チェス元世界王者がロシアで一時拘束

チェス元世界王者のガリカスパロフ氏が4月14日にモスクワでのデモ中に拘束され、その後1000ルーブル(約5000円)の罰金を科せられて釈放されたそうです。カスパロフ氏はチェスから引退した後、ロシアの野党勢力連合体「もう一つのロシア」の指導者として政治活動に身を投じています。

ロシアの治安当局は14日、モスクワ市中心部でプーチン政権に反対するデモ行進に参加しようとしていた元チェス世界王者で反体制指導者でもあるカスパロフ氏ら野党勢力100人以上を拘束した。年末の議会選、来春の大統領選を控え、政権の強硬姿勢が改めて鮮明になった。

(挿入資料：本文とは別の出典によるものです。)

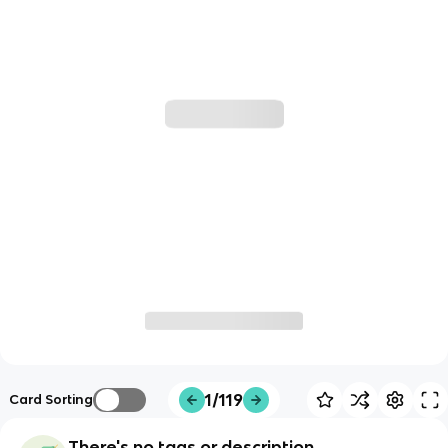
1/119
Card Sorting
There's no tags or description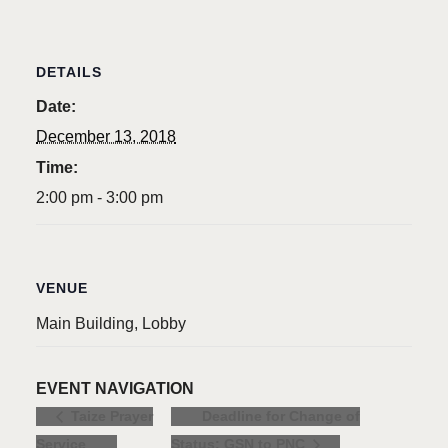
DETAILS
Date:
December 13, 2018
Time:
2:00 pm - 3:00 pm
VENUE
Main Building, Lobby
EVENT NAVIGATION
Deadline for Change of
Taize Prayer
Service
Status: GSN to PNC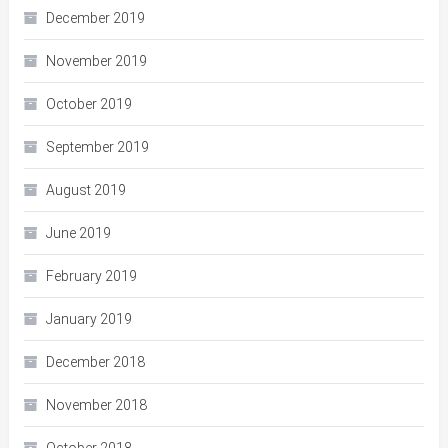
December 2019
November 2019
October 2019
September 2019
August 2019
June 2019
February 2019
January 2019
December 2018
November 2018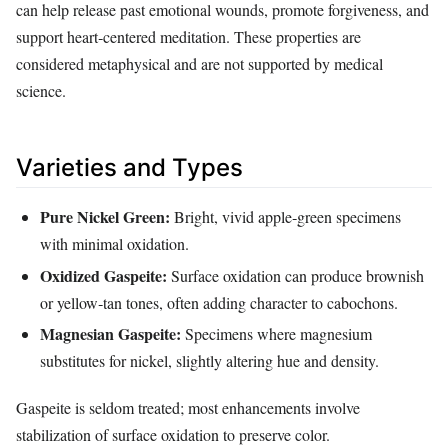
can help release past emotional wounds, promote forgiveness, and
support heart‑centered meditation. These properties are
considered metaphysical and are not supported by medical
science.
Varieties and Types
Pure Nickel Green:
Bright, vivid apple‑green specimens
with minimal oxidation.
Oxidized Gaspeite:
Surface oxidation can produce brownish
or yellow‑tan tones, often adding character to cabochons.
Magnesian Gaspeite:
Specimens where magnesium
substitutes for nickel, slightly altering hue and density.
Gaspeite is seldom treated; most enhancements involve
stabilization of surface oxidation to preserve color.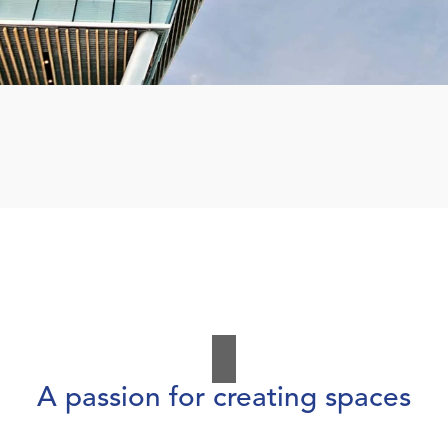
A passion for creating spaces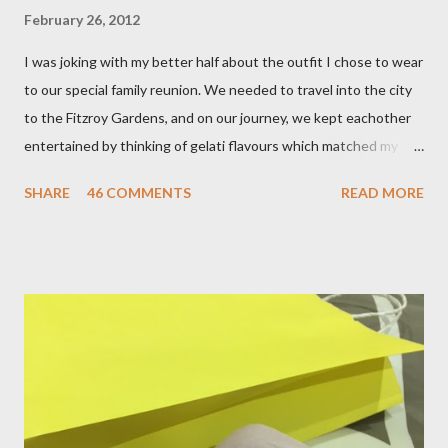
February 26, 2012
I was joking with my better half about the outfit I chose to wear
to our special family reunion. We needed to travel into the city
to the Fitzroy Gardens, and on our journey, we kept eachother
entertained by thinking of gelati flavours which matched my
oufit. In the end we decided upon raspberry, strawberry, vanilla
SHARE
46 COMMENTS
READ MORE
& mango! The morning was quite fresh, so I decided to wear a
layer of silk/cashmere over my silk chiffon shirt. This magical
blend always comes through when I'm in need of extra warmth
and comfort. This ensemble was the perfect match for my
raspberry coloured skirt! For a picnic, flats seemed like the
perfect choice, because of their practicality. So I decided to
bring a touch of mango to the gelati mix! These mustard
coloured, patent leather ballet flats, are so chic and
comfortable. They are one of my favourite pairs of Repetto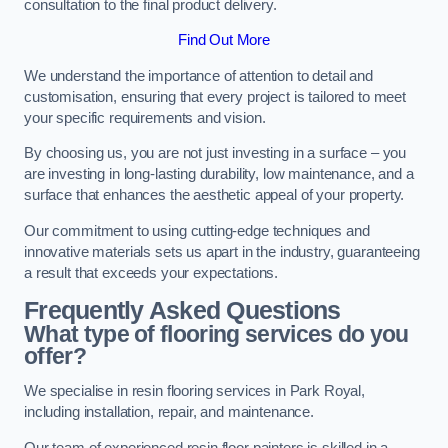
consultation to the final product delivery.
Find Out More
We understand the importance of attention to detail and
customisation, ensuring that every project is tailored to meet
your specific requirements and vision.
By choosing us, you are not just investing in a surface – you
are investing in long-lasting durability, low maintenance, and a
surface that enhances the aesthetic appeal of your property.
Our commitment to using cutting-edge techniques and
innovative materials sets us apart in the industry, guaranteeing
a result that exceeds your expectations.
Frequently Asked Questions
What type of flooring services do you
offer?
We specialise in resin flooring services in Park Royal,
including installation, repair, and maintenance.
Our team of experienced resin floor painters is skilled in a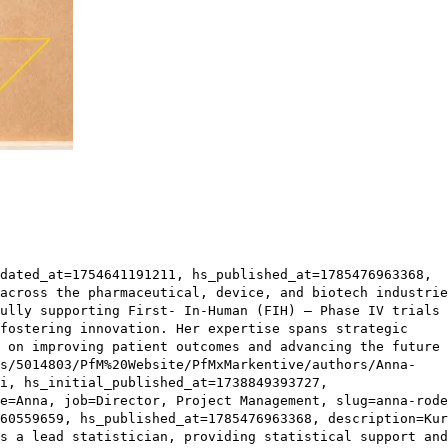
dated_at=1754641191211, hs_published_at=1785476963368,
across the pharmaceutical, device, and biotech industrie
ully supporting First- In-Human (FIH) – Phase IV trials
fostering innovation. Her expertise spans strategic
 on improving patient outcomes and advancing the future 
s/5014803/PfM%20Website/PfMxMarkentive/authors/Anna-
i, hs_initial_published_at=1738849393727,
e=Anna, job=Director, Project Management, slug=anna-rode
60559659, hs_published_at=1785476963368, description=Kur
s a lead statistician, providing statistical support and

また、4月15日にはプーチン大統領の故郷であるサンクトペテルブルクでも反政府デモが決行され、同じく100人以上が拘束されたとのことです。新聞記事の解説によると、ロシア国民の支持が高くマスメディアも抑えるなど強固な基盤を築いているプーチン政権に対して、野党勢力が政権の圧政ぶりを印象づけることで欧米各国からの批判を高める狙いがあると見られているようです。これに対して、政権側は選挙が近づいていることもあり

「もう一つのロシア」には、カシヤノフ前首相やチェスの元世界王者カスパロフ氏ら知名度の高い人物が名を連ねるが、両氏が率いる団体は会員や地方支部の数が足りず、下院選挙に参加できない。

このため、街頭行動に打って出ることで政権側の厳しい取り締まりの実態を国外に伝え、「民主主義の後退」を指摘する欧米のプーチン批判を高めるよう促す戦術を取っている。

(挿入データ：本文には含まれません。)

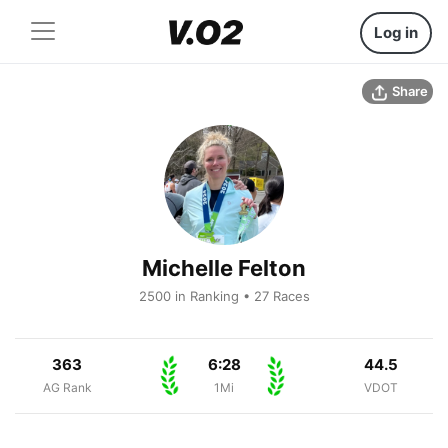
Log in
Share
Michelle Felton
2500 in Ranking • 27 Races
363
6:28
44.5
AG Rank
1Mi
VDOT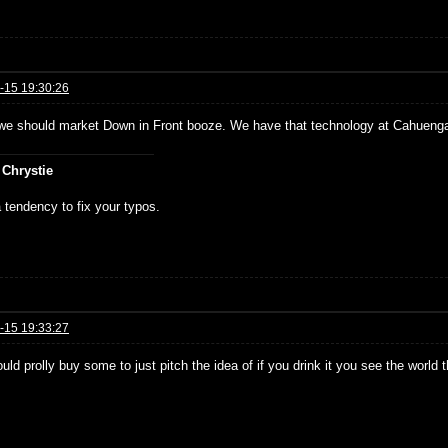
-15 19:30:26
e should market Down in Front booze. We have that technology at Cahueng
 Chrystie
 tendency to fix your typos.
-15 19:33:27
ould prolly buy some to just pitch the idea of if you drink it you see the world 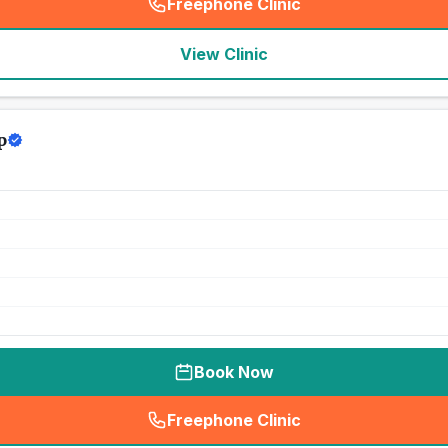
Freephone Clinic
(
seo_lab_card_freephone
)
View Clinic
p
Book Now
Freephone Clinic
(
seo_lab_card_freephone
)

プーチン大統領は、「安定」を求める国民から高い支持を得ている。任期切れとなる来年春以降の体制の行方を左右するのも大統領の意向次第といわれ、「もう一つのロシア」は政権に脅威となるような存在ではない。下院では与党「統一ロシア」が7割近くの議席を占め、メディアも管理下に置き、プーチン大統領は強大な権力を築いた。

大統領が、たとえ影響力の弱い勢力といえども、今回のように容赦なく取り締まるのは、これから本格化する選挙戦での政権批判を抑えるとともに、「街頭行動がウクライナのような政治危機に発展する事態を恐れているため」(消息筋)とみられている。

カスパロフ氏の政治家として発言はよく知りませんが、「せんすぶろぐ」で以前取り上げられていたのを思い出しました。